━━ Supplied entries ━━

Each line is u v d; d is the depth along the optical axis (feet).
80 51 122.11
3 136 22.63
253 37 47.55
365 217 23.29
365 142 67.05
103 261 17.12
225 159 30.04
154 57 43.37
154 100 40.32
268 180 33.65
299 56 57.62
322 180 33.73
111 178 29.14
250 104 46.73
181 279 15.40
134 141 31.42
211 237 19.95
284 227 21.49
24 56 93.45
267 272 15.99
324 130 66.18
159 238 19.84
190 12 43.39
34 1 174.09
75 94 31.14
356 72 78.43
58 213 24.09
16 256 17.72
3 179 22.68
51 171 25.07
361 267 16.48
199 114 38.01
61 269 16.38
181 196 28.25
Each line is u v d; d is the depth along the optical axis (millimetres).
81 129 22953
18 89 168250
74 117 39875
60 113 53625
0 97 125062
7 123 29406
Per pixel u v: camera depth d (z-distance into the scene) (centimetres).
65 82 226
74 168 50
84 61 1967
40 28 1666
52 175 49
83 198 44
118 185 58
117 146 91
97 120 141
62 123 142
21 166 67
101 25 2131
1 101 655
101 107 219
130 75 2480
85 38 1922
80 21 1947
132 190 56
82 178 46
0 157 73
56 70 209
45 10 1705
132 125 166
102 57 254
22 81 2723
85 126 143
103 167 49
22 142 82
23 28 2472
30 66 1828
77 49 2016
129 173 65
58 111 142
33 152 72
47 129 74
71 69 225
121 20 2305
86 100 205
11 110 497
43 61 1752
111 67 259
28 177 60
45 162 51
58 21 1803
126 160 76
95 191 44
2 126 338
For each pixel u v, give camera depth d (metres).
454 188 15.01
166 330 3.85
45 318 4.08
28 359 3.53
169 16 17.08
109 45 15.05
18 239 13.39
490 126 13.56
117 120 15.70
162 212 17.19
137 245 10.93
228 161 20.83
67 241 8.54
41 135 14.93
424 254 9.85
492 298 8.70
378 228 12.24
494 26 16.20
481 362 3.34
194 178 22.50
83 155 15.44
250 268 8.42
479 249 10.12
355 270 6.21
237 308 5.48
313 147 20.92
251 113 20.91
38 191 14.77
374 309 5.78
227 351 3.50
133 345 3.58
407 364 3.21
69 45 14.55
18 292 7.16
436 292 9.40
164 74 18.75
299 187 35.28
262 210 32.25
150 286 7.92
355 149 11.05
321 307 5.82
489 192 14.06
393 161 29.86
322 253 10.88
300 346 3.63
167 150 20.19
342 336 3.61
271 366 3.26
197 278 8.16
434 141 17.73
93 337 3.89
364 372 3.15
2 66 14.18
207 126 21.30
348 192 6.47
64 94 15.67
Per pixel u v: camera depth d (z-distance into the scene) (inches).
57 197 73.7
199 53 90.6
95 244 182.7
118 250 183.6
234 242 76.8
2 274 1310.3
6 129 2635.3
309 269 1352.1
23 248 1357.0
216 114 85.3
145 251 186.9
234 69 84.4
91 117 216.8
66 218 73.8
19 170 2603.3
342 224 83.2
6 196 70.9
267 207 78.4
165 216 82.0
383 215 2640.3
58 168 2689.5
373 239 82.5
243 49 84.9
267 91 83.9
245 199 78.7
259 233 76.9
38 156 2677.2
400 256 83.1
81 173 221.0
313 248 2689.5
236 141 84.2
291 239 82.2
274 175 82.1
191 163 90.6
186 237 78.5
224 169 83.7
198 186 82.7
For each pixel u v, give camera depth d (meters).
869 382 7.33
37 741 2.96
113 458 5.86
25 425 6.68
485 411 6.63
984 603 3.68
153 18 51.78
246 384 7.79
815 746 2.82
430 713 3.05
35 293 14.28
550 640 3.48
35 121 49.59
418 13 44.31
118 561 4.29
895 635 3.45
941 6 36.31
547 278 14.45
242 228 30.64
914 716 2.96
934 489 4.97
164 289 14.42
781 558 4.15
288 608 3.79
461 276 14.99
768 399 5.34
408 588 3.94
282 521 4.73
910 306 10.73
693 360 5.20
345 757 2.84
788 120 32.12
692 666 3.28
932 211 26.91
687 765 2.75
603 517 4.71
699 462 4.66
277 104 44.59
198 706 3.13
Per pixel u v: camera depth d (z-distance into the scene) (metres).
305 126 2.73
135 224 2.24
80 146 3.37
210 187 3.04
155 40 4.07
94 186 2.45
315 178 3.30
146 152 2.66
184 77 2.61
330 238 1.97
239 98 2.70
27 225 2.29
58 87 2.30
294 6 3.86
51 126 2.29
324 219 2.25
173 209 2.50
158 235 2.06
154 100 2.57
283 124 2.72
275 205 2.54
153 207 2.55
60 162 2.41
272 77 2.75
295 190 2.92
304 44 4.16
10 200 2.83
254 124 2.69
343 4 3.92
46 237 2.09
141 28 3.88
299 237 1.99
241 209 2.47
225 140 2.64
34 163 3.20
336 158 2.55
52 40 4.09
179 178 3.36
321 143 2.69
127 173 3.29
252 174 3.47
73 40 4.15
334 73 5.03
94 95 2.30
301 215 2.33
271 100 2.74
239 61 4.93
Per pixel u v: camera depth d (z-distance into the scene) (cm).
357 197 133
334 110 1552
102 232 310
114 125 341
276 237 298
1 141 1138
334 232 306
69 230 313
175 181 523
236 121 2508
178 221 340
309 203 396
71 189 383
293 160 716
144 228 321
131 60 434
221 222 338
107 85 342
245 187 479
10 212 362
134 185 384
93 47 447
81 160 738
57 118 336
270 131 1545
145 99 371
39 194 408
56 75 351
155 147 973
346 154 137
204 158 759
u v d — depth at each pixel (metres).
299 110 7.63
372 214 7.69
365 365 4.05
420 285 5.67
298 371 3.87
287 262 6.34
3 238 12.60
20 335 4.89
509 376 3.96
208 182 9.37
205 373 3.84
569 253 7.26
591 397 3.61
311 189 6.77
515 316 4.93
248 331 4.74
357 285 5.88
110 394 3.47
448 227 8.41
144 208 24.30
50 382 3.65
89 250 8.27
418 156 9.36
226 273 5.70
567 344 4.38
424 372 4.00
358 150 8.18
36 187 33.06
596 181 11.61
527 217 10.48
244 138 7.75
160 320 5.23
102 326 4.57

━━━

Assigned task:
Repeat each record verbatim.

Output below:
Each line is u v d; d is the depth along the optical axis (feet).
80 51 122.11
3 136 22.63
253 37 47.55
365 217 23.29
365 142 67.05
103 261 17.12
225 159 30.04
154 57 43.37
154 100 40.32
268 180 33.65
299 56 57.62
322 180 33.73
111 178 29.14
250 104 46.73
181 279 15.40
134 141 31.42
211 237 19.95
284 227 21.49
24 56 93.45
267 272 15.99
324 130 66.18
159 238 19.84
190 12 43.39
34 1 174.09
75 94 31.14
356 72 78.43
58 213 24.09
16 256 17.72
3 179 22.68
51 171 25.07
361 267 16.48
199 114 38.01
61 269 16.38
181 196 28.25
Each line is u v d; d is the depth along the optical axis (millimetres).
81 129 22953
18 89 168250
74 117 39875
60 113 53625
0 97 125062
7 123 29406
Per pixel u v: camera depth d (z-distance into the scene) (centimetres).
65 82 226
74 168 50
84 61 1967
40 28 1666
52 175 49
83 198 44
118 185 58
117 146 91
97 120 141
62 123 142
21 166 67
101 25 2131
1 101 655
101 107 219
130 75 2480
85 38 1922
80 21 1947
132 190 56
82 178 46
0 157 73
56 70 209
45 10 1705
132 125 166
102 57 254
22 81 2723
85 126 143
103 167 49
22 142 82
23 28 2472
30 66 1828
77 49 2016
129 173 65
58 111 142
33 152 72
47 129 74
71 69 225
121 20 2305
86 100 205
11 110 497
43 61 1752
111 67 259
28 177 60
45 162 51
58 21 1803
126 160 76
95 191 44
2 126 338
For each pixel u v, give camera depth d (metres).
454 188 15.01
166 330 3.85
45 318 4.08
28 359 3.53
169 16 17.08
109 45 15.05
18 239 13.39
490 126 13.56
117 120 15.70
162 212 17.19
137 245 10.93
228 161 20.83
67 241 8.54
41 135 14.93
424 254 9.85
492 298 8.70
378 228 12.24
494 26 16.20
481 362 3.34
194 178 22.50
83 155 15.44
250 268 8.42
479 249 10.12
355 270 6.21
237 308 5.48
313 147 20.92
251 113 20.91
38 191 14.77
374 309 5.78
227 351 3.50
133 345 3.58
407 364 3.21
69 45 14.55
18 292 7.16
436 292 9.40
164 74 18.75
299 187 35.28
262 210 32.25
150 286 7.92
355 149 11.05
321 307 5.82
489 192 14.06
393 161 29.86
322 253 10.88
300 346 3.63
167 150 20.19
342 336 3.61
271 366 3.26
197 278 8.16
434 141 17.73
93 337 3.89
364 372 3.15
2 66 14.18
207 126 21.30
348 192 6.47
64 94 15.67
Per pixel u v: camera depth d (z-distance into the scene) (inches).
57 197 73.7
199 53 90.6
95 244 182.7
118 250 183.6
234 242 76.8
2 274 1310.3
6 129 2635.3
309 269 1352.1
23 248 1357.0
216 114 85.3
145 251 186.9
234 69 84.4
91 117 216.8
66 218 73.8
19 170 2603.3
342 224 83.2
6 196 70.9
267 207 78.4
165 216 82.0
383 215 2640.3
58 168 2689.5
373 239 82.5
243 49 84.9
267 91 83.9
245 199 78.7
259 233 76.9
38 156 2677.2
400 256 83.1
81 173 221.0
313 248 2689.5
236 141 84.2
291 239 82.2
274 175 82.1
191 163 90.6
186 237 78.5
224 169 83.7
198 186 82.7
For each pixel u v, give camera depth d (meters).
869 382 7.33
37 741 2.96
113 458 5.86
25 425 6.68
485 411 6.63
984 603 3.68
153 18 51.78
246 384 7.79
815 746 2.82
430 713 3.05
35 293 14.28
550 640 3.48
35 121 49.59
418 13 44.31
118 561 4.29
895 635 3.45
941 6 36.31
547 278 14.45
242 228 30.64
914 716 2.96
934 489 4.97
164 289 14.42
781 558 4.15
288 608 3.79
461 276 14.99
768 399 5.34
408 588 3.94
282 521 4.73
910 306 10.73
693 360 5.20
345 757 2.84
788 120 32.12
692 666 3.28
932 211 26.91
687 765 2.75
603 517 4.71
699 462 4.66
277 104 44.59
198 706 3.13
Per pixel u v: camera depth d (z-distance into the scene) (metres).
305 126 2.73
135 224 2.24
80 146 3.37
210 187 3.04
155 40 4.07
94 186 2.45
315 178 3.30
146 152 2.66
184 77 2.61
330 238 1.97
239 98 2.70
27 225 2.29
58 87 2.30
294 6 3.86
51 126 2.29
324 219 2.25
173 209 2.50
158 235 2.06
154 100 2.57
283 124 2.72
275 205 2.54
153 207 2.55
60 162 2.41
272 77 2.75
295 190 2.92
304 44 4.16
10 200 2.83
254 124 2.69
343 4 3.92
46 237 2.09
141 28 3.88
299 237 1.99
241 209 2.47
225 140 2.64
34 163 3.20
336 158 2.55
52 40 4.09
179 178 3.36
321 143 2.69
127 173 3.29
252 174 3.47
73 40 4.15
334 73 5.03
94 95 2.30
301 215 2.33
271 100 2.74
239 61 4.93
Per pixel u v: camera depth d (z-distance into the scene) (cm).
357 197 133
334 110 1552
102 232 310
114 125 341
276 237 298
1 141 1138
334 232 306
69 230 313
175 181 523
236 121 2508
178 221 340
309 203 396
71 189 383
293 160 716
144 228 321
131 60 434
221 222 338
107 85 342
245 187 479
10 212 362
134 185 384
93 47 447
81 160 738
57 118 336
270 131 1545
145 99 371
39 194 408
56 75 351
155 147 973
346 154 137
204 158 759
u v d — depth at each pixel (metres).
299 110 7.63
372 214 7.69
365 365 4.05
420 285 5.67
298 371 3.87
287 262 6.34
3 238 12.60
20 335 4.89
509 376 3.96
208 182 9.37
205 373 3.84
569 253 7.26
591 397 3.61
311 189 6.77
515 316 4.93
248 331 4.74
357 285 5.88
110 394 3.47
448 227 8.41
144 208 24.30
50 382 3.65
89 250 8.27
418 156 9.36
226 273 5.70
567 344 4.38
424 372 4.00
358 150 8.18
36 187 33.06
596 181 11.61
527 217 10.48
244 138 7.75
160 320 5.23
102 326 4.57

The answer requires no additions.